■ **Task instructions**: Rewrite the lines of the listing from the line with "your Python program;" to the line with "description field of the image is provided.", replacing "release" with "version" and leaving everything else unchanged.

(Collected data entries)
::::
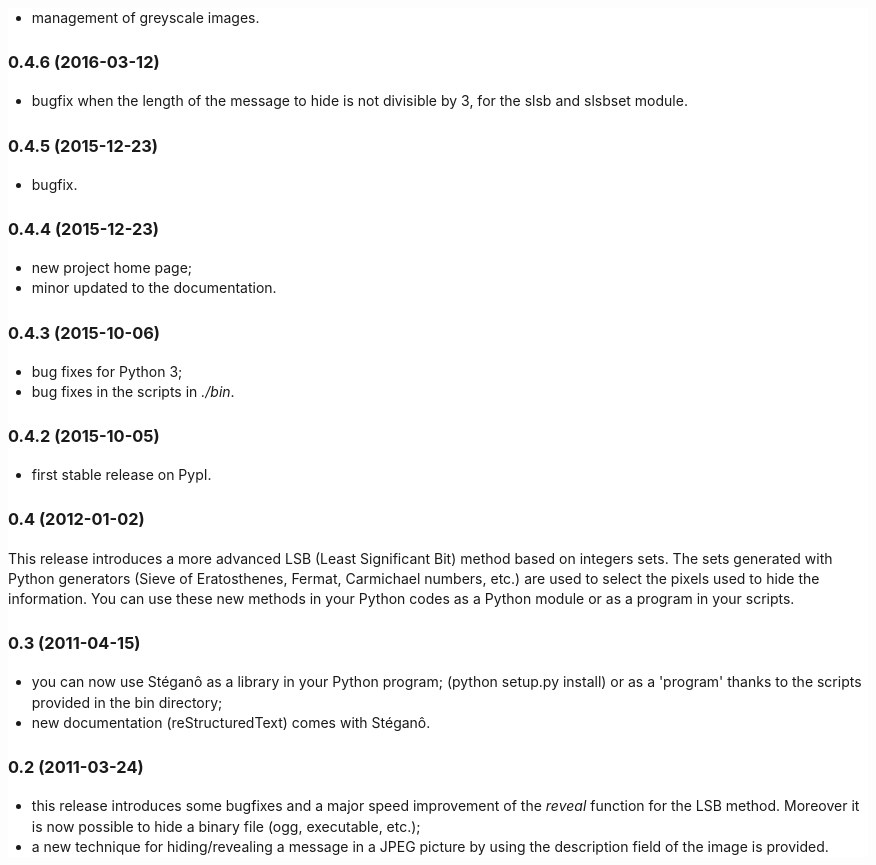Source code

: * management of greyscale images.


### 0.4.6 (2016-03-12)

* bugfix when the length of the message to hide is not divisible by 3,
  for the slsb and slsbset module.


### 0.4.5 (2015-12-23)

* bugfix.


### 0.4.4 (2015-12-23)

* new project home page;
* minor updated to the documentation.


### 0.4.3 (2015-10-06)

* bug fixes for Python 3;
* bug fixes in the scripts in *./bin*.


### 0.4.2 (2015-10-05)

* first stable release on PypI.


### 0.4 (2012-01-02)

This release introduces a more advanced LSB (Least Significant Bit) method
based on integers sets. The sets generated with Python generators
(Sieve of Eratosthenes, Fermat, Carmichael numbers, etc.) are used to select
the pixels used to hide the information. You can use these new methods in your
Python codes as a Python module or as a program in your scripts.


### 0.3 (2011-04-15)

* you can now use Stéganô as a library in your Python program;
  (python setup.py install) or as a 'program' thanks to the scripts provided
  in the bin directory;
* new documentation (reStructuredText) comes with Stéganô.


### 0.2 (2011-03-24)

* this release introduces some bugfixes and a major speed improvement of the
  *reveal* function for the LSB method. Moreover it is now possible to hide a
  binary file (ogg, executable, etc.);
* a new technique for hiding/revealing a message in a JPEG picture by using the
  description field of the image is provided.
::::
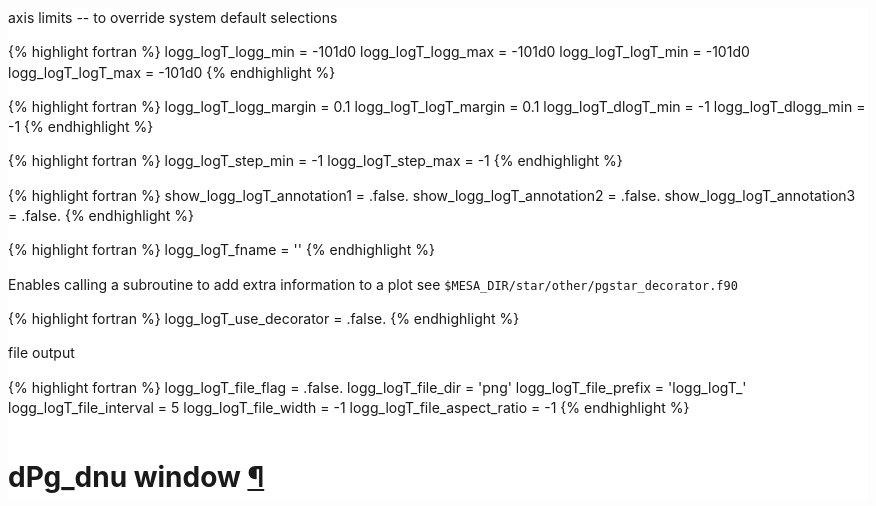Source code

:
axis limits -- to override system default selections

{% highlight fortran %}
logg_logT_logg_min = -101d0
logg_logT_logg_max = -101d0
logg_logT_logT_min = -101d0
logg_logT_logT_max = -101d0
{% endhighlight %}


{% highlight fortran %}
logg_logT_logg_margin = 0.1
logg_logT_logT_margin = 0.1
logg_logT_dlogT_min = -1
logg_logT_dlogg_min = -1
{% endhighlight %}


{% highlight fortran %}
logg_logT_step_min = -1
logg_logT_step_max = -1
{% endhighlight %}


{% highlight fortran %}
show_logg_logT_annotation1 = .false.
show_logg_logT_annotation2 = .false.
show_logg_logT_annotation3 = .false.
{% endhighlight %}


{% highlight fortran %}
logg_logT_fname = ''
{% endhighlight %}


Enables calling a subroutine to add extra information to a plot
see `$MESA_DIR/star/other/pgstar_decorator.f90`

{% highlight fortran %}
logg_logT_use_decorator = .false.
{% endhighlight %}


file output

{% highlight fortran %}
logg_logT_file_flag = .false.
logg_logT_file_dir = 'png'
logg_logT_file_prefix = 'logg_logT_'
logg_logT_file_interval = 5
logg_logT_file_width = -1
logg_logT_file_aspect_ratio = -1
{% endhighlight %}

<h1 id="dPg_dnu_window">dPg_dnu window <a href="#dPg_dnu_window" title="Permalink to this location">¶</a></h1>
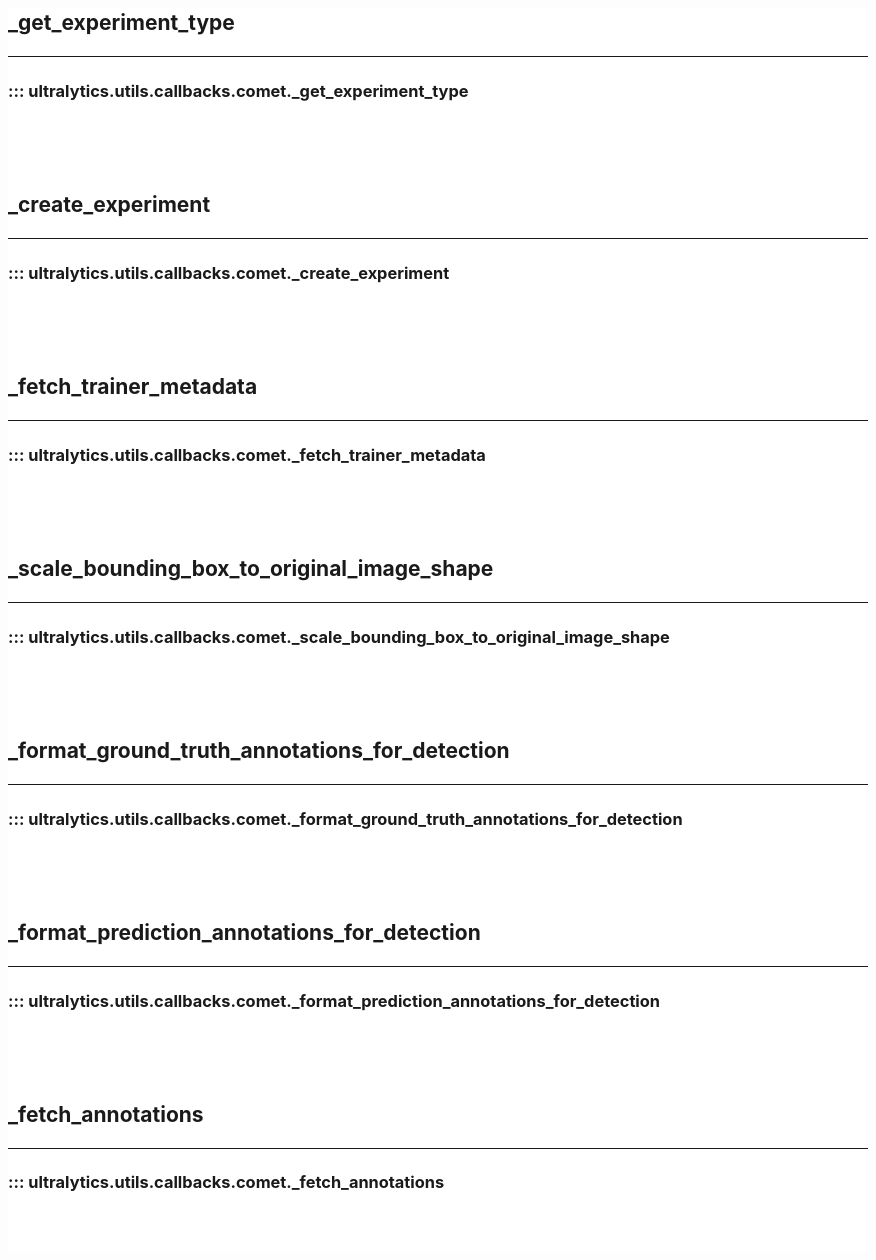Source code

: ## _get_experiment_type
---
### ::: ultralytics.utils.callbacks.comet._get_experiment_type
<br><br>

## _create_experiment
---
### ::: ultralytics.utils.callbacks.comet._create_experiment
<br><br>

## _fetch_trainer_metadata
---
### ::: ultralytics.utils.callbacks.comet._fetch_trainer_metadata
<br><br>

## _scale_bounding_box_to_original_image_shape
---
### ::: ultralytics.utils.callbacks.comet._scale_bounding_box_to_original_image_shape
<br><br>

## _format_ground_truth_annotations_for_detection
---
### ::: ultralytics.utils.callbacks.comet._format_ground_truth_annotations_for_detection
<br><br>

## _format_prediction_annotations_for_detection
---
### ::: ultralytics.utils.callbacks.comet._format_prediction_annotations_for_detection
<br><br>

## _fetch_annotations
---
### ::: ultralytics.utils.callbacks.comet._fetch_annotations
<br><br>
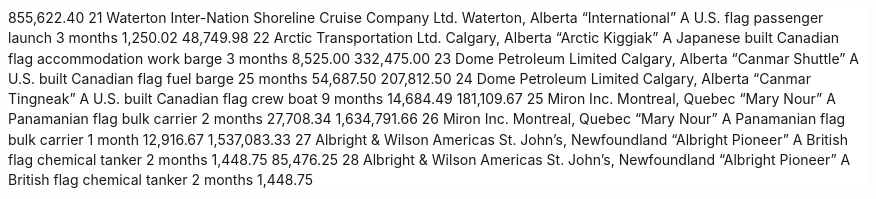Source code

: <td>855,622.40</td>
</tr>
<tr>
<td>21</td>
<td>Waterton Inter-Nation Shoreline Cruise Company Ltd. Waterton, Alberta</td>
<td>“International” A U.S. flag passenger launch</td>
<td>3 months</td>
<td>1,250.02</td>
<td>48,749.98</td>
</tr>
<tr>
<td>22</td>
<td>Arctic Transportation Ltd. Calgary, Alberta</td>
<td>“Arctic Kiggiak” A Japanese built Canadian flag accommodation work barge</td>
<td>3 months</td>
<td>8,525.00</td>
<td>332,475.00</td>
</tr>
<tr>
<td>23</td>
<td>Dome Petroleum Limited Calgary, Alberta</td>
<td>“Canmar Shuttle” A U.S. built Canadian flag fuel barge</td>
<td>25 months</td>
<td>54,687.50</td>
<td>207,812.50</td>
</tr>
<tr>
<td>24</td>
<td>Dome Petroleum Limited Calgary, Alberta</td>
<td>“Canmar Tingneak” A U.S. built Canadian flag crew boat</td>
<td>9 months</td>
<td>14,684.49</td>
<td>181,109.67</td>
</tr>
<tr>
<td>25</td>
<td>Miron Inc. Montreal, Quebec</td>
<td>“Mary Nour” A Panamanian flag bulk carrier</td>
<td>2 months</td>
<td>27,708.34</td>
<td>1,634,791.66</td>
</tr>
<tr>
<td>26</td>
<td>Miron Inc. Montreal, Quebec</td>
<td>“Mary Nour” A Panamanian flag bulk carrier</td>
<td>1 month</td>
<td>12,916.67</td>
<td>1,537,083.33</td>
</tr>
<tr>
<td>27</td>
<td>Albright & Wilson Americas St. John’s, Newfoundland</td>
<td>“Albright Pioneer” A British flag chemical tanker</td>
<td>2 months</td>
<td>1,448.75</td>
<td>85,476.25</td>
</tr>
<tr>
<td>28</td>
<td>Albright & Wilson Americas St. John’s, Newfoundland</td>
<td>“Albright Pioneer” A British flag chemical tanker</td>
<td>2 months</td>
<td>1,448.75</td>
::::
■ **Task response**:
* you can now use Stéganô as a library in your Python program;
  (python setup.py install) or as a 'program' thanks to the scripts provided
  in the bin directory;
* new documentation (reStructuredText) comes with Stéganô.


### 0.2 (2011-03-24)

* this version introduces some bugfixes and a major speed improvement of the
  *reveal* function for the LSB method. Moreover it is now possible to hide a
  binary file (ogg, executable, etc.);
* a new technique for hiding/revealing a message in a JPEG picture by using the
  description field of the image is provided.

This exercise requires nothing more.